PROJECT SUMMARY/ABSTRACT
Inflammatory bowel diseases (IBD) cause substantial mortality and morbidity. Current treatments that block
pathological inflammatory responses have improved clinical outcomes in some patients but they are not highly
effective in modifying disease progression or preventing relapses. Hence, there is a large unmet need to develop
novel therapeutic targets. Genome-wide association studies (GWAS) offer an unbiased approach to identify
therapeutic targets in relevant immune cell types such as CD4+ T cells that play key roles in IBD pathogenesis.

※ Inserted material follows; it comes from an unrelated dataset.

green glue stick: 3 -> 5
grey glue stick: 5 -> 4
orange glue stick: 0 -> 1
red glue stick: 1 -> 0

Because T cells are quiescent in the absence of extrinsic stimulation, it is not possible to fully examine the effects
of disease-risk variants on functionally relevant effector genes under resting conditions. To identify IBD-risk
genes in activated CD4+ T cells, we performed the first large-scale single-cell eQTL study on activated CD4+ T
cells. We found that reduced expression of Leukocyte-specific protein 1 (LSP1), specifically in activated CD4+
T-cell subsets such as TH1 and TH17 cells, was associated with the risk of IBD. In this R01 proposal, we will
investigate how reduced levels of LSP1 influences the differentiation and function of CD4+ T cells to drive disease
pathogenesis, and will test the hypothesis that LSP1 plays a key role in restraining the re-programming of CD4+
T cells into a more pathogenic cell state in IBD patients.

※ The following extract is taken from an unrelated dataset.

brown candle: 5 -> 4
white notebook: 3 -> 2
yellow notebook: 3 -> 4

In Aim 1, we will determine the functional IBD-risk variants that reduce LSP1 expression in CD4+ T cells. We will
employ luciferase reporter assays to determine functional variants in the enhancers and promoter of LSP1,
perform CRISPR-mediated editing of prioritized IBD-risk eQTLs to define causal variants, and perform CRISPRi
and ChIP assays to determine functional enhancers, relevant up-stream regulators and whether the functional
LSP1 eQTLs directly perturb the binding of key transcription factors that modulate LSP1 expression.

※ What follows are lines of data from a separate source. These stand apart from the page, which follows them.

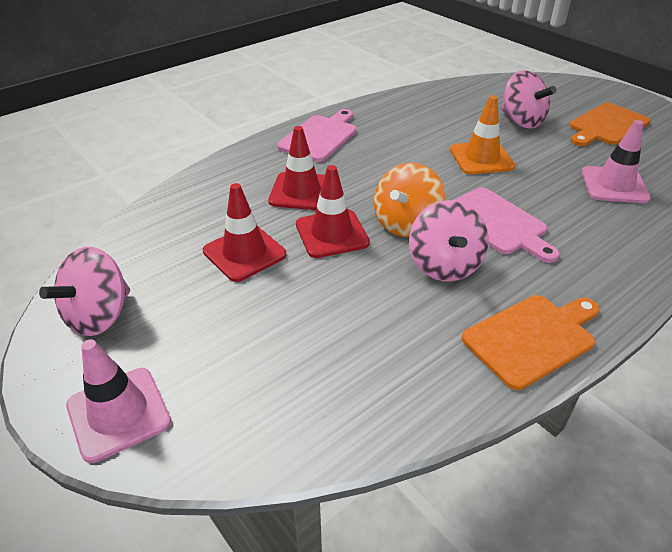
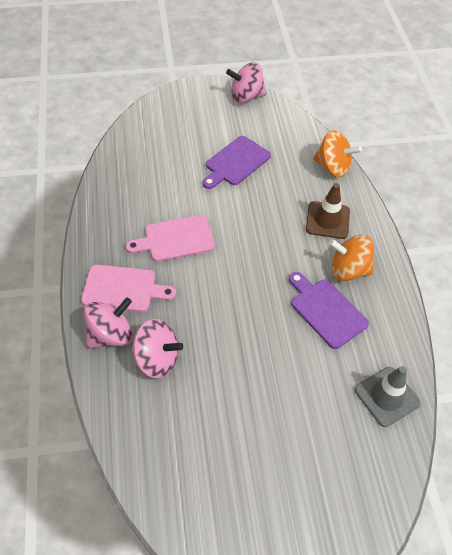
brown traffic cone: 0 -> 1
grey traffic cone: 0 -> 1
orange cutting board: 2 -> 0
orange spinning top: 1 -> 2
orange traffic cone: 1 -> 0
pink traffic cone: 2 -> 0
purple cutting board: 0 -> 2
red traffic cone: 3 -> 0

In Aim 2, we will determine the role of LSP1 in reprogramming of CD4+ T cells into the pathogenic state observed
in IBD. To determine whether LSP1 influences the differentiation and pathogenic function of CD4+ T cells from
healthy and IBD donors, we will reduce and increase LSP1 levels and assess the effects on CD4+ T-cell
activation, apoptosis, proliferation and proinflammatory cytokine production. In an adoptive T cell transfer model
of colitis, we will compare the ability of Lsp1- sufficient (wild-type) and Lsp1-deficient CD4+ T cells in driving
colonic inflammation and pathogenic TH1 and TH17 differentiation. We will determine whether reducing Lsp1
expression in CD4+ T cells enhances their pathogenicity in mouse models of colitis, thus implicating an important
T cell-intrinsic role for LSP1 in IBD pathogenesis.
Overall, this study, examining the function, expression, activation and regulation of LSP1 in CD4+ T cells, will
provide important mechanistic insights into the genetic basis of risk for inflammatory bowel disease.